I honestly don't know enough about the workings of Tor, but I was under the impression that all data going through the network was encrypted, and that your personal computer or network would have to be compromised for it to be accessed. However, as discussed above, you may as well pretend that Tor encrypts nothing, and always take extra measures to secure your private information.
-
With hidden services Tor encrypts data up to, but not including, the time that it has already arrived to the server. With non-hidden services, Tor encrypts data up to the point just prior to it arriving at the server, the exit node decrypts the final layer to reveal the plaintext.
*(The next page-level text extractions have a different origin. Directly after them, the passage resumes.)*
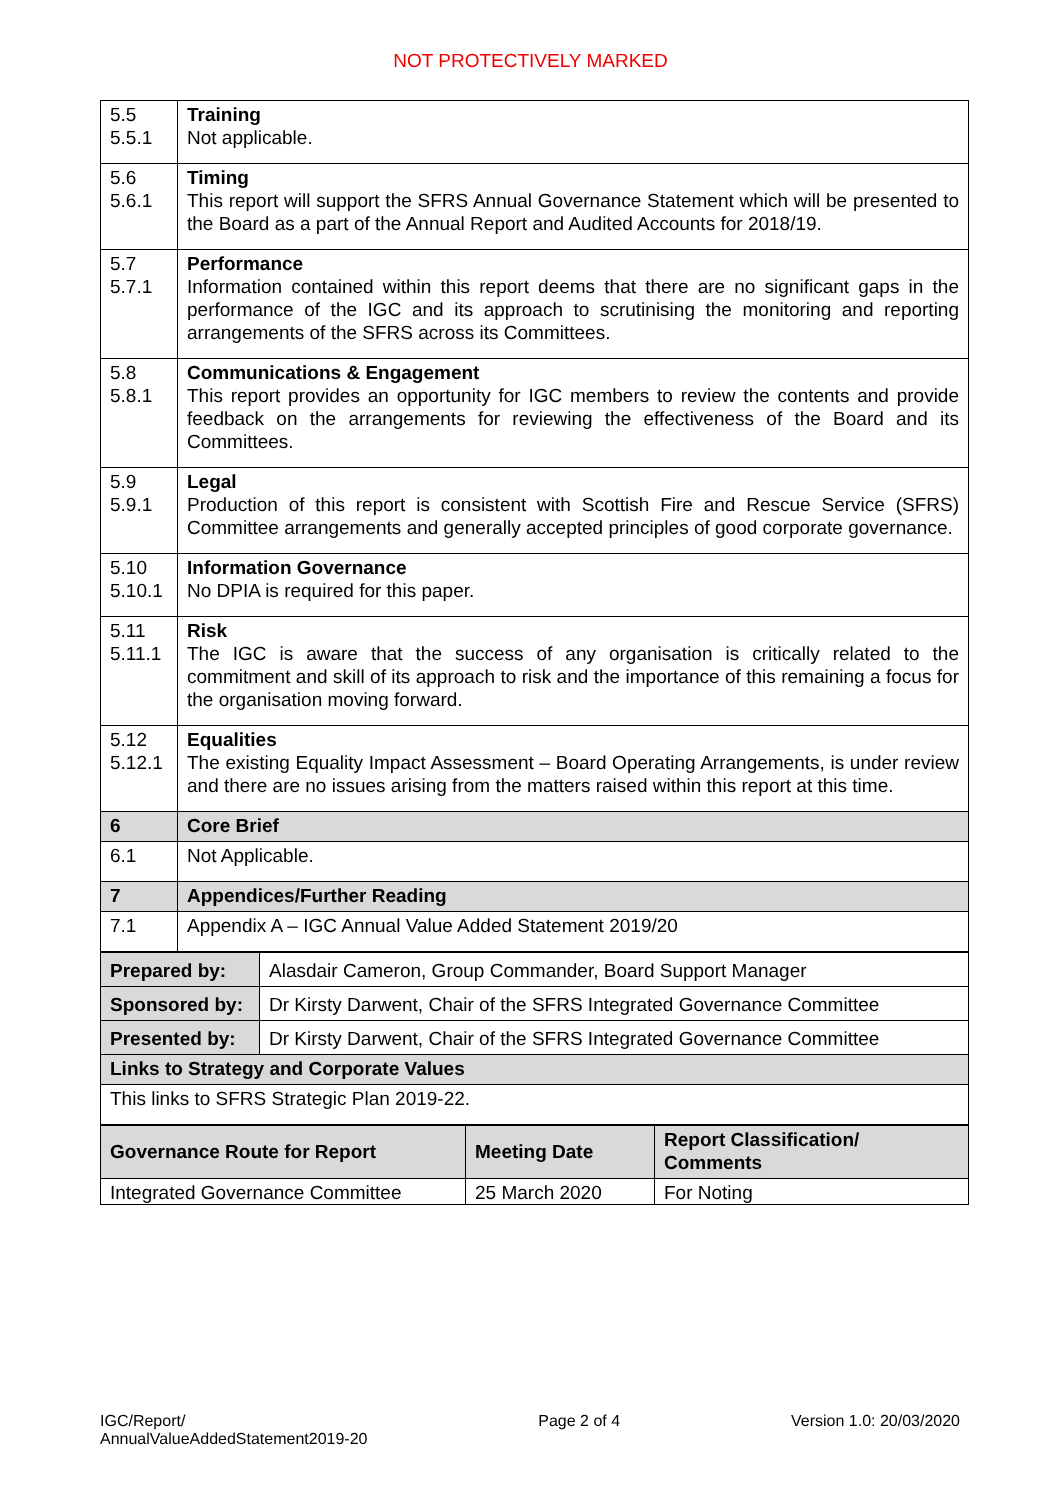NOT PROTECTIVELY MARKED
| 5.5 5.5.1 | Training Not applicable. |
| 5.6 5.6.1 | Timing This report will support the SFRS Annual Governance Statement which will be presented to the Board as a part of the Annual Report and Audited Accounts for 2018/19. |
| 5.7 5.7.1 | Performance Information contained within this report deems that there are no significant gaps in the performance of the IGC and its approach to scrutinising the monitoring and reporting arrangements of the SFRS across its Committees. |
| 5.8 5.8.1 | Communications & Engagement This report provides an opportunity for IGC members to review the contents and provide feedback on the arrangements for reviewing the effectiveness of the Board and its Committees. |
| 5.9 5.9.1 | Legal Production of this report is consistent with Scottish Fire and Rescue Service (SFRS) Committee arrangements and generally accepted principles of good corporate governance. |
| 5.10 5.10.1 | Information Governance No DPIA is required for this paper. |
| 5.11 5.11.1 | Risk The IGC is aware that the success of any organisation is critically related to the commitment and skill of its approach to risk and the importance of this remaining a focus for the organisation moving forward. |
| 5.12 5.12.1 | Equalities The existing Equality Impact Assessment – Board Operating Arrangements, is under review and there are no issues arising from the matters raised within this report at this time. |
| 6 | Core Brief |
| 6.1 | Not Applicable. |
| 7 | Appendices/Further Reading |
| 7.1 | Appendix A – IGC Annual Value Added Statement 2019/20 |
| Prepared by: | Alasdair Cameron, Group Commander, Board Support Manager |
| Sponsored by: | Dr Kirsty Darwent, Chair of the SFRS Integrated Governance Committee |
| Presented by: | Dr Kirsty Darwent, Chair of the SFRS Integrated Governance Committee |
| Links to Strategy and Corporate Values | |
| This links to SFRS Strategic Plan 2019-22. | |
| Governance Route for Report | Meeting Date | Report Classification/ Comments |
| --- | --- | --- |
| Integrated Governance Committee | 25 March 2020 | For Noting |
IGC/Report/
AnnualValueAddedStatement2019-20
Page 2 of 4 Version 1.0: 20/03/2020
This means that exit nodes can spy on plaintext data sent through Tor to the normal internet.
-
Not quite getting my head round the tor system fully, but think I'll take your advice and use PGP always. Think I finally got my head round the basics last night after really careful studying of the pinned tutorial. Still not sure about signing yet, but I'm sure that will be another adventure!
So are .onion address' a server somewhere that acts as an exit node to itself? So therefore unless someone was physically able to monitor the server itself they wouldn't be able to see the plaintext?
-
So are .onion address' a server somewhere that acts as an exit node to itself? So therefore unless someone was physically able to monitor the server itself they wouldn't be able to see the plaintext?
Eh you're off from a tech standpoint but your conclusions are right. Always use PGP since you can't trust any other party besides yourself, this applies to SR's servers too.